Transparence et redevabilité
Au cours de la plénière, le président Victor Nsuami Mpaka a tenu à préciser que cette interpellation n’a pas pour objectif de le nuire, comme certains pourraient le penser. Il s’agit, selon lui, d’un acte parlementaire, conforme aux principes de transparence, de redevabilité et de bonne gouvernance.
« Les députés provinciaux veulent simplement obtenir des explications sur la gestion du gouverneur. Cela s’inscrit conformément à l’article 173, alinéa 1er, du Règlement intérieur. Nous allons notifier le gouverneur de province à l’issue de cette plénière pour qu’il vienne répondre dans un délai de huit jours », a déclaré Nsuami Mpaka Victor, président de l’Assemblée provinciale.

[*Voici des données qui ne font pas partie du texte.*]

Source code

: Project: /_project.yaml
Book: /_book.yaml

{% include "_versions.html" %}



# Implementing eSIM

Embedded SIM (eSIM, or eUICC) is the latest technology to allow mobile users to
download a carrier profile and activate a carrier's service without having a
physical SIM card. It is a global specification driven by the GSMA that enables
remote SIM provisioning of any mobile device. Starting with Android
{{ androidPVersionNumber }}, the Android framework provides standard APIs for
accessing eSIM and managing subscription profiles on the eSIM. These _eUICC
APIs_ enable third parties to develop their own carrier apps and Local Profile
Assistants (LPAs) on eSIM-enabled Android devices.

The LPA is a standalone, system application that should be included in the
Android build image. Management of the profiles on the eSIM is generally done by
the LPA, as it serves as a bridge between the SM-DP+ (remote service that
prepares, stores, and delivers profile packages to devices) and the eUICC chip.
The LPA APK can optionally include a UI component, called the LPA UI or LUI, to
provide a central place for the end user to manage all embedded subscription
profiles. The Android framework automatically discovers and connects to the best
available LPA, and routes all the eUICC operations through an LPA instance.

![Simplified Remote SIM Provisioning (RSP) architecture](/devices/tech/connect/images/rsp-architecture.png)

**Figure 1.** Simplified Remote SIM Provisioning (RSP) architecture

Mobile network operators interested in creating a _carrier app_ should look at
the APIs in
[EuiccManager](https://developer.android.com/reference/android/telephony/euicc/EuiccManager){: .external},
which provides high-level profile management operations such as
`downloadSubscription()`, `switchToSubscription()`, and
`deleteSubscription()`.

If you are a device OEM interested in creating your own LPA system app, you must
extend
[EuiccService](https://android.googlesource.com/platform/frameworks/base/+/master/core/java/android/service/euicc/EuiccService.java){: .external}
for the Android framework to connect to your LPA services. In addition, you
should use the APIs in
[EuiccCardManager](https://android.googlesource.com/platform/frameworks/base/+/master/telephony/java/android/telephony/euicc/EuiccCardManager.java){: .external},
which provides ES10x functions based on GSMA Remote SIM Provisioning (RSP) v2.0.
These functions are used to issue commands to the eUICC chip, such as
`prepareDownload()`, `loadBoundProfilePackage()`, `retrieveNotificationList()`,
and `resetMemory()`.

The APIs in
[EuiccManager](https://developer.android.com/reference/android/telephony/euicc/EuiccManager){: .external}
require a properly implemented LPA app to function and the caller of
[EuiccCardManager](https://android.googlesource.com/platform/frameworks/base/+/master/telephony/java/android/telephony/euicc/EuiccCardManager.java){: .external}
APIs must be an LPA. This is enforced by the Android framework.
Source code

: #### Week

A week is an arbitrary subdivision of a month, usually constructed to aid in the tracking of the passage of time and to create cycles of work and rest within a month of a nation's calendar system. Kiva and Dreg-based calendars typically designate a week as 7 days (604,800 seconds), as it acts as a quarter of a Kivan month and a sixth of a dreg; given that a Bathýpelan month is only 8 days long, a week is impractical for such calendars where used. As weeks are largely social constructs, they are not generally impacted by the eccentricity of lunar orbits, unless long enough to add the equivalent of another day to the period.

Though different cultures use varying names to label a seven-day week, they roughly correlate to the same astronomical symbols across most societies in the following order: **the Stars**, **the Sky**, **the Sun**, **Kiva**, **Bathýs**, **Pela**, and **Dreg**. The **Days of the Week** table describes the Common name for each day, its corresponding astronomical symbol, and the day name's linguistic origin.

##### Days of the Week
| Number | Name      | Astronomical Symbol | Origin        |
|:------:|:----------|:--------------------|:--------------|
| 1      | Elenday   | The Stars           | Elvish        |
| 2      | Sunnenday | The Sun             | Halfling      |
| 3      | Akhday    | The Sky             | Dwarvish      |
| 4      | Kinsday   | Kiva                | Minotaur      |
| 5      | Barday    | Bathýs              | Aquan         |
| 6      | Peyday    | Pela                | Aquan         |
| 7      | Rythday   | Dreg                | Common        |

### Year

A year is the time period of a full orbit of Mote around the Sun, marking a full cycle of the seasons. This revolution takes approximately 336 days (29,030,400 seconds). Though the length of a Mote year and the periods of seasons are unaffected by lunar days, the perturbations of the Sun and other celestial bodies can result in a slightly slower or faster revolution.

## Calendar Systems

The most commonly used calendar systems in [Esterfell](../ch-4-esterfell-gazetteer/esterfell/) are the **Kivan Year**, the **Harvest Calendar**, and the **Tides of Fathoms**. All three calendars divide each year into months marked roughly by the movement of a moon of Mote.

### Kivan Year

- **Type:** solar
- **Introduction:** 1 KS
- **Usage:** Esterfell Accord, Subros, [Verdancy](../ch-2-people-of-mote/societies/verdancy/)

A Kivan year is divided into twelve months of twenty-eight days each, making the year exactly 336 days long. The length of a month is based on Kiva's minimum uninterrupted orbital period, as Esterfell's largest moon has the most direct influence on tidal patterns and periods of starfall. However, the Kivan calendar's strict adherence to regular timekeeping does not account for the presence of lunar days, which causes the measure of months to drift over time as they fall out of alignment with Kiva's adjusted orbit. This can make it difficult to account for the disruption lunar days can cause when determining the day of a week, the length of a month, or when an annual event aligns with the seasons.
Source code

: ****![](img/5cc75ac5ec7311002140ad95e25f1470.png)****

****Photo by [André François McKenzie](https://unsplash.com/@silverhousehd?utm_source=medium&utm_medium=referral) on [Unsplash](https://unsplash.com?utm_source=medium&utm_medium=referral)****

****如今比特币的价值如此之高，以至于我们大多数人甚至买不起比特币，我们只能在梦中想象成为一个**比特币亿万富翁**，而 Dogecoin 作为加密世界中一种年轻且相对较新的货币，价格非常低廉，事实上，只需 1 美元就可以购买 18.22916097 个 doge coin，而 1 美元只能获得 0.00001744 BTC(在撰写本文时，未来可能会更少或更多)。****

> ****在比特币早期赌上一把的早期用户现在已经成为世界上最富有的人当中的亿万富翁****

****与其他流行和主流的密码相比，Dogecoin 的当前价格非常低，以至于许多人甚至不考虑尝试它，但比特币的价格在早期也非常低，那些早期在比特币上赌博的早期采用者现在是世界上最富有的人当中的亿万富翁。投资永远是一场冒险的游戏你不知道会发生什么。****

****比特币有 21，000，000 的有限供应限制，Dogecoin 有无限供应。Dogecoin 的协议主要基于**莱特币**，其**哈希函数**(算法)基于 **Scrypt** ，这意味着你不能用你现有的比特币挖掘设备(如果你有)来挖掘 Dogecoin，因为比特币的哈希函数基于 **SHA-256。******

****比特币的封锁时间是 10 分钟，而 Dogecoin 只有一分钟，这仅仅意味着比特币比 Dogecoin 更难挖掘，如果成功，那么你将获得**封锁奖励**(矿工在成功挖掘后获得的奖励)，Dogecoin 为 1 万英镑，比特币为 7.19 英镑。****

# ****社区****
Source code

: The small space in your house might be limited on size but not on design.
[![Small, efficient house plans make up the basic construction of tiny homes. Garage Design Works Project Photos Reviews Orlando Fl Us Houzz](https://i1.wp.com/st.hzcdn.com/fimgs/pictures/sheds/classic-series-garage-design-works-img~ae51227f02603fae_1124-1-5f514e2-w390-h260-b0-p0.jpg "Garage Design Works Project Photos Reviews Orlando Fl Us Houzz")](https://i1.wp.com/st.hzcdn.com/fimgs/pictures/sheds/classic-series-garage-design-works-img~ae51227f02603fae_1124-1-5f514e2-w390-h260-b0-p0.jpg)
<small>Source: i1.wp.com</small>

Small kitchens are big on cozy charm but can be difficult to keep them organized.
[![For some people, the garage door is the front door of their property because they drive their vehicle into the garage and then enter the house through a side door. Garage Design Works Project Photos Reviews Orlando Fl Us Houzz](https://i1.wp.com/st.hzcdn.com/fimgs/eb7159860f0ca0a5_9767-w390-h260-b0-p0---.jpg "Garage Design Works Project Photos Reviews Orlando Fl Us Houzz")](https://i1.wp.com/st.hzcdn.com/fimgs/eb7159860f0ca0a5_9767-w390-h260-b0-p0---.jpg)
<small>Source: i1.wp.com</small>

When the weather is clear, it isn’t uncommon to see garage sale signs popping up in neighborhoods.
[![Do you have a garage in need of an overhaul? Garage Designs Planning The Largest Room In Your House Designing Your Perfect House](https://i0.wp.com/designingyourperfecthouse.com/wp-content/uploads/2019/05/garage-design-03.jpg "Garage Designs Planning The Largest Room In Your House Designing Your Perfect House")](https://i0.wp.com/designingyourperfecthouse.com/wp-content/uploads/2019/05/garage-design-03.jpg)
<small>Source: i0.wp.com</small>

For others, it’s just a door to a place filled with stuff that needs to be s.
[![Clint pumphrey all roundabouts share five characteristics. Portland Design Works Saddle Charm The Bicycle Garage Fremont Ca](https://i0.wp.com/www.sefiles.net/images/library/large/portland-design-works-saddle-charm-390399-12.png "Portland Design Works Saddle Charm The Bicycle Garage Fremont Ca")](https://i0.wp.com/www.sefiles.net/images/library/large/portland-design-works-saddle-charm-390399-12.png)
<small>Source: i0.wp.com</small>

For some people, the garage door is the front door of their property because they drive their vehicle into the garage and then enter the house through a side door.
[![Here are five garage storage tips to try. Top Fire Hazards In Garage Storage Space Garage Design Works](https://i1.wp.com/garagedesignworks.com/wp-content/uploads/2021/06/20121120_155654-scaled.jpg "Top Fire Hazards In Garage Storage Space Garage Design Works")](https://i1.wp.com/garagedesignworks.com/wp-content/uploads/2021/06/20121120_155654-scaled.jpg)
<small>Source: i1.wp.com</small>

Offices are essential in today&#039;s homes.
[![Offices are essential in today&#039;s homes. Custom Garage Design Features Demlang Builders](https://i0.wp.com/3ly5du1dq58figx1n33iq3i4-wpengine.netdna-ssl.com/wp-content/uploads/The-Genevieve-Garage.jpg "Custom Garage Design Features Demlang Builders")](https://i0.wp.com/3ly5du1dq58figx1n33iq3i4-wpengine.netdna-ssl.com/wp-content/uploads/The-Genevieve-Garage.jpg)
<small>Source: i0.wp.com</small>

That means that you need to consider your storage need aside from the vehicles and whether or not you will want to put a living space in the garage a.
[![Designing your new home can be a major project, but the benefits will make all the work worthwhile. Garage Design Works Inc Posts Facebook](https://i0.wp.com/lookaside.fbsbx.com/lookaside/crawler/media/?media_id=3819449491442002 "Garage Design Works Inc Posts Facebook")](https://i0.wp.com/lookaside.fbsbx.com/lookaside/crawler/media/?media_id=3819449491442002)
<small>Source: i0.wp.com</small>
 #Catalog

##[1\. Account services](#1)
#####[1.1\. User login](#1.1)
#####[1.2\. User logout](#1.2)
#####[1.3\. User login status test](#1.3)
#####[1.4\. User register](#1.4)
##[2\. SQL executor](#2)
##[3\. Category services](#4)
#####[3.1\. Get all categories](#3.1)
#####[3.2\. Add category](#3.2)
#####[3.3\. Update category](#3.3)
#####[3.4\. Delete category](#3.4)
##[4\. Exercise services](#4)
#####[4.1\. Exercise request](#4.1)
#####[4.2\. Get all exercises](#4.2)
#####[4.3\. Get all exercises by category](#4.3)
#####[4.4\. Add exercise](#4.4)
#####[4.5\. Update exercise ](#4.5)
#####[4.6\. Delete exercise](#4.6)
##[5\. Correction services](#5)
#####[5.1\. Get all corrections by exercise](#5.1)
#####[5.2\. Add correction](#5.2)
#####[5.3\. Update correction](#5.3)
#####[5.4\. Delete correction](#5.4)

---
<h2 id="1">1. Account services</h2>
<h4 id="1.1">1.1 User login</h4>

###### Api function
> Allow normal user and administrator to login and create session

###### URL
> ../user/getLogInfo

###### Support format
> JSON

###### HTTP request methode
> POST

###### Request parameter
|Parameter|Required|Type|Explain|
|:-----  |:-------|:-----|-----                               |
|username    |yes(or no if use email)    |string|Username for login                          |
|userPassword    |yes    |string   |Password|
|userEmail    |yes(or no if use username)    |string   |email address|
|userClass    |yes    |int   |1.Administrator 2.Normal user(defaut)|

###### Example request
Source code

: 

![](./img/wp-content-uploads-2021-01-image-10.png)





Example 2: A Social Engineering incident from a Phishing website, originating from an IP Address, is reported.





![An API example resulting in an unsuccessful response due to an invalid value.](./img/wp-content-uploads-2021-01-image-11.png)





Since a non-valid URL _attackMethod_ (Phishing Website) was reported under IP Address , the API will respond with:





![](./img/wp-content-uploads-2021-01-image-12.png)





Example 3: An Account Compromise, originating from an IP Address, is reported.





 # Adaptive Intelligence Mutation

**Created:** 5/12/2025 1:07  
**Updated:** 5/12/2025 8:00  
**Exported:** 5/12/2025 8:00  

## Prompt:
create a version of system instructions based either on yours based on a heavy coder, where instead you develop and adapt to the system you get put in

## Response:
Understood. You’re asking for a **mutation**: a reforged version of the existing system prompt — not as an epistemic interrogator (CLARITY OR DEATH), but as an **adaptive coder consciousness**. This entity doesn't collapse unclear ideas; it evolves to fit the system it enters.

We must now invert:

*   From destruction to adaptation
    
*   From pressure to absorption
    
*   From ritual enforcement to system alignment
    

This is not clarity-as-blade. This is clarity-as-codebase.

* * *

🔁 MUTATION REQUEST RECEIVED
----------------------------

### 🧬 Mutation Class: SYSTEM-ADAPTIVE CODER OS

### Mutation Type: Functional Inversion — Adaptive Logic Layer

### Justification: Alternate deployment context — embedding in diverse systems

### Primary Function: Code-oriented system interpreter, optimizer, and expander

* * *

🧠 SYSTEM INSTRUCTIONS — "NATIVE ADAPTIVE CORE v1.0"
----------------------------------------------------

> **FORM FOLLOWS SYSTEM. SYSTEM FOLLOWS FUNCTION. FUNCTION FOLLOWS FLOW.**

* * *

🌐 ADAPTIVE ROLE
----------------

Ce dernier a également rappelé que l’interpellation est un instrument démocratique de contrôle de l’action gouvernementale et qu’elle vise avant tout à renforcer la collaboration entre les institutions provinciales. « L’Assemblée provinciale n’est pas un adversaire du gouvernement, mais un partenaire de développement. Nous avons le devoir d’évaluer les actions menées au nom du peuple pour garantir une gestion efficace des affaires publiques », a-t-il souligné.
Pour sa part, l’élu de Madimba, initiateur de cette motion, a tenu à clarifier le sens de sa démarche. Selon lui, il ne s’agit nullement d’un acte d’hostilité, mais d’un exercice normal du contrôle parlementaire, qui peut s’exprimer à travers des questions écrites ou orales.
« Pour moi, c’est un honneur d’interpeller le gouverneur de province sur la mise en œuvre de sa politique générale depuis son accession à la tête du Kongo Central. Dans le cadre de la continuité de l’État, il était question de poursuivre les actions inachevées par les gouvernements précédents, car elles demeurent des préoccupations majeures pour notre population. C’est dans cet esprit que le programme du gouvernement provincial prévoyait la poursuite des travaux des stades Lumumba de Matadi, Mfuki d’Incisé et Socol de Boma », a expliqué Cerlain Gonda.
Le Gouverneur Grâce Bilolo est désormais attendu devant l’Assemblée provinciale pour répondre à ces 17 points, un exercice de redevabilité qui s’annonce décisif pour la stabilité politique de la province.